YOUR TASK: Rewrite the stretch of data from the line that contains "### Headset" through the line that contains "### getEquivalence", putting "Memory" wherever "Storage" appears and changing nothing else.

::: MATERIAL SUPPLIED

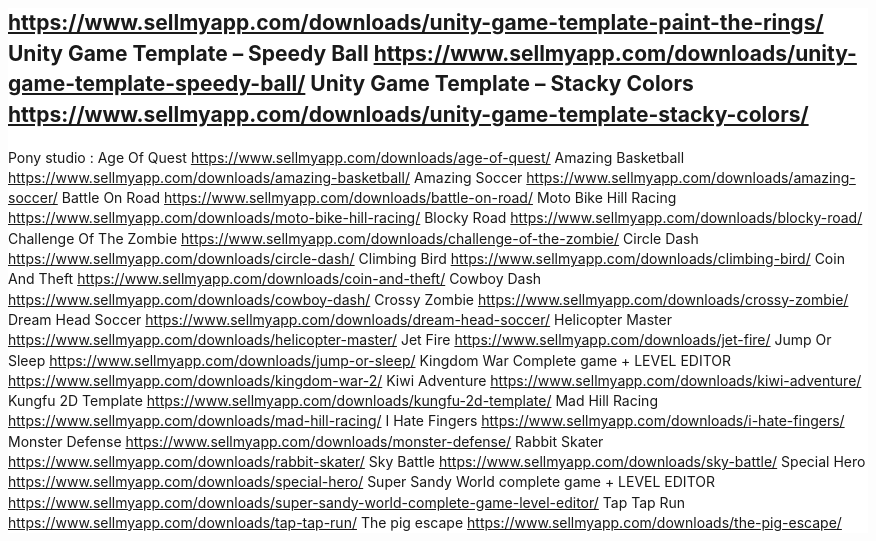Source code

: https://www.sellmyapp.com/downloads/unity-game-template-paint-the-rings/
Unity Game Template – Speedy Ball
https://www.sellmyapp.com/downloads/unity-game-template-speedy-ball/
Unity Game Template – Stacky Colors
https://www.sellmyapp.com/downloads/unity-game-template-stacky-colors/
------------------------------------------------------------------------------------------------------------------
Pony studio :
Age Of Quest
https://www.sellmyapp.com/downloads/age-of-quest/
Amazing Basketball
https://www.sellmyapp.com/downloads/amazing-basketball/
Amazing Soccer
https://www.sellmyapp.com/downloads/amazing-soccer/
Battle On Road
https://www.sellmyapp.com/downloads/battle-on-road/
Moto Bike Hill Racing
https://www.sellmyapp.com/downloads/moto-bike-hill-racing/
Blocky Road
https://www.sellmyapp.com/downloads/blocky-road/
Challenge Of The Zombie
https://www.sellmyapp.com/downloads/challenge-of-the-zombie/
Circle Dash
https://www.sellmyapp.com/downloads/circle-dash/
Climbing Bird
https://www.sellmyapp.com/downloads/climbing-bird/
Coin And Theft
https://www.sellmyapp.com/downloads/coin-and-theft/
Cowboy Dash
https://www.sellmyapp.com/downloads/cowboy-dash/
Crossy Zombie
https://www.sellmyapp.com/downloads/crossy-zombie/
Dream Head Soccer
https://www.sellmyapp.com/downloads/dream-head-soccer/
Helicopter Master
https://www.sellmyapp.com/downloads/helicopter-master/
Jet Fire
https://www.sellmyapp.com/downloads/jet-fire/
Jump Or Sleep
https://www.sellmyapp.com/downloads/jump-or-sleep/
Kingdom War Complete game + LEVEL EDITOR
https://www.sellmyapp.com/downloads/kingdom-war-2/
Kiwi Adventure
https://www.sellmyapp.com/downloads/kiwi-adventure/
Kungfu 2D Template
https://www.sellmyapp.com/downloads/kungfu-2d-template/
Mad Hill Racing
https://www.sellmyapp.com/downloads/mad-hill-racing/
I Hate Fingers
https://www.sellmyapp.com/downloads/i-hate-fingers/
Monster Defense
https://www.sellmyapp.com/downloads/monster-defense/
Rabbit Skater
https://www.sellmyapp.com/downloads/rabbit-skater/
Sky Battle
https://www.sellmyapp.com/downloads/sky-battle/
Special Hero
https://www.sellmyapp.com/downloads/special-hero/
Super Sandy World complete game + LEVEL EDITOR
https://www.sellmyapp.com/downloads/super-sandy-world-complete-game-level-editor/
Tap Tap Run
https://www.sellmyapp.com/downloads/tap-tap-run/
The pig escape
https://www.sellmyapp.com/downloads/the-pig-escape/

::::::
::: MATERIAL SUPPLIED

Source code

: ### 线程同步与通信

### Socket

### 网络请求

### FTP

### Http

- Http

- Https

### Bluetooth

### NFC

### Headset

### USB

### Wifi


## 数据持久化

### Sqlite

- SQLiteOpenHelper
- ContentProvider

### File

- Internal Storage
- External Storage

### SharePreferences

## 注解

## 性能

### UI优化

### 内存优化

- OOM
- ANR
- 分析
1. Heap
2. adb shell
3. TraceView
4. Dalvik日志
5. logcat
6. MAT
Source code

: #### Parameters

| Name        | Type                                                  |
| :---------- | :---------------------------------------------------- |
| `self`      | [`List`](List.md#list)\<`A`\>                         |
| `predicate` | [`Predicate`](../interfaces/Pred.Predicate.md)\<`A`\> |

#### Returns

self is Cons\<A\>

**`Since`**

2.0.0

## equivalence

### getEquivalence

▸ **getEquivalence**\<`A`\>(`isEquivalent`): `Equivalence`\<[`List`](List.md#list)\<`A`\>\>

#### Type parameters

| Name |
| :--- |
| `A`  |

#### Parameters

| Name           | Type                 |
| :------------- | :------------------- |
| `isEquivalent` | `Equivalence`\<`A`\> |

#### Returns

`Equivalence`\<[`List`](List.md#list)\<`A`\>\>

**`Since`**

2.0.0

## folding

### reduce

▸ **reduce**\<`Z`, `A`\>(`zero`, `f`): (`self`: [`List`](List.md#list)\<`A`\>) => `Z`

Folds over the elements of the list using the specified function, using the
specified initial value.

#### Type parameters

::::::
::: MATERIAL SUPPLIED

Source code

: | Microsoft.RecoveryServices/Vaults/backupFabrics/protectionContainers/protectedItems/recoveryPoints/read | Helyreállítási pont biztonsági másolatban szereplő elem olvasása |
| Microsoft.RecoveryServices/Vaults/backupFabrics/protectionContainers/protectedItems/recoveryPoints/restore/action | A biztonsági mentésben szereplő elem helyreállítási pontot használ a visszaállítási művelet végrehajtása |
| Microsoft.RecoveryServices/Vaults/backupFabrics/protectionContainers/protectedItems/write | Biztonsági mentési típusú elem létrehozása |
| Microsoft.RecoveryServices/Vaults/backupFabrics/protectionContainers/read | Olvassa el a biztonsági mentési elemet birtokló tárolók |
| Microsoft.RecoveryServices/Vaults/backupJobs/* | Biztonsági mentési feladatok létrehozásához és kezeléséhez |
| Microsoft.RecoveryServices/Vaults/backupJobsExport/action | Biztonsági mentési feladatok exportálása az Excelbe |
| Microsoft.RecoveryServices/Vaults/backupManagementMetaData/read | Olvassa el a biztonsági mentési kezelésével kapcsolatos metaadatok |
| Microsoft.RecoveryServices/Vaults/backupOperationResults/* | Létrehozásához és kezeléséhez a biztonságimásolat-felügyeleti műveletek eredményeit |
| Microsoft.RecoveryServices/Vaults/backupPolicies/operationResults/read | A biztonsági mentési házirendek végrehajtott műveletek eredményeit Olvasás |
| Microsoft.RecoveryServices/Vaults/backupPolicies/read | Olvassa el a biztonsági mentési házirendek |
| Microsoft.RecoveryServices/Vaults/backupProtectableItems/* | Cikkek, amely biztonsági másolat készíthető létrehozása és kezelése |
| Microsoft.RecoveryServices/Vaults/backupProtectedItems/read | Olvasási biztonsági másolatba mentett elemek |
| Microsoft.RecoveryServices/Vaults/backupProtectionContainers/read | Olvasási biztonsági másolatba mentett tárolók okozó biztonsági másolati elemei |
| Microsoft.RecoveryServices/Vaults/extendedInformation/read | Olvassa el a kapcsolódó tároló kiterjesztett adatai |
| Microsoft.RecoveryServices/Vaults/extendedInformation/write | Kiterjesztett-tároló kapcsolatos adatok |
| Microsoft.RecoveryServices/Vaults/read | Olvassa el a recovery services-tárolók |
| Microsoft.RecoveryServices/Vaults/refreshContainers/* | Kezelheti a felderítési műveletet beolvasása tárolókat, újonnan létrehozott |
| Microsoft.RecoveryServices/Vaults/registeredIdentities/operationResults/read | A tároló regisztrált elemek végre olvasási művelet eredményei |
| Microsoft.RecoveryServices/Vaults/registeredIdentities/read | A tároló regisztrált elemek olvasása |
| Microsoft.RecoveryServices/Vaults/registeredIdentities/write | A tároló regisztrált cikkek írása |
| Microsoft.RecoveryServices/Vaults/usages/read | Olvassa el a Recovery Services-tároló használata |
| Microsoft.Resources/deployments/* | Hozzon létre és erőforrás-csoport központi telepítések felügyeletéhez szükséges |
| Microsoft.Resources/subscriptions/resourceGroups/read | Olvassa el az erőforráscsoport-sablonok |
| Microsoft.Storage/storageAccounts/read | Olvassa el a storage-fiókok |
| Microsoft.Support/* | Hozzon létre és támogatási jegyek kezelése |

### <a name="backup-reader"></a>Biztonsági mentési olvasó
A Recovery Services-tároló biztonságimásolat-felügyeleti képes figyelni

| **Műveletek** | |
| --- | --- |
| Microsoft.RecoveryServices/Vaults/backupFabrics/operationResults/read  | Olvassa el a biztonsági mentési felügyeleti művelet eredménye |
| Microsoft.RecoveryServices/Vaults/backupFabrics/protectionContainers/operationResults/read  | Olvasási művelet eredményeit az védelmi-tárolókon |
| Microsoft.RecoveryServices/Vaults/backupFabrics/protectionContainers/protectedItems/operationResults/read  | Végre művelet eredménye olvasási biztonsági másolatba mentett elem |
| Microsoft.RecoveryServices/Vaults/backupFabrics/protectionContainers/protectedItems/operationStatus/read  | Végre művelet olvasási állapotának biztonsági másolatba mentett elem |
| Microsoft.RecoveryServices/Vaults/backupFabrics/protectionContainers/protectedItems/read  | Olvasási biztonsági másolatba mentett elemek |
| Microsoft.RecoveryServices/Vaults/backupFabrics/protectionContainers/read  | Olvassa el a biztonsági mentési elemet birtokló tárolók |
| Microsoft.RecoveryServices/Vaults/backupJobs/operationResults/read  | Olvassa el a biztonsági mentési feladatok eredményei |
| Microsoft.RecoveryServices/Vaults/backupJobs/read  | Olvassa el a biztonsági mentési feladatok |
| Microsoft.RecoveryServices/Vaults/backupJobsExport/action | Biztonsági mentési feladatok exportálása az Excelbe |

::::::

WRITTEN SOLUTION:
### Headset

### USB

### Wifi


## 数据持久化

### Sqlite

- SQLiteOpenHelper
- ContentProvider

### File

- Internal Memory
- External Memory

### SharePreferences

## 注解

## 性能

### UI优化

### 内存优化

- OOM
- ANR
- 分析
1. Heap
2. adb shell
3. TraceView
4. Dalvik日志
5. logcat
6. MAT
Source code

: #### Parameters

| Name        | Type                                                  |
| :---------- | :---------------------------------------------------- |
| `self`      | [`List`](List.md#list)\<`A`\>                         |
| `predicate` | [`Predicate`](../interfaces/Pred.Predicate.md)\<`A`\> |

#### Returns

self is Cons\<A\>

**`Since`**

2.0.0

## equivalence

### getEquivalence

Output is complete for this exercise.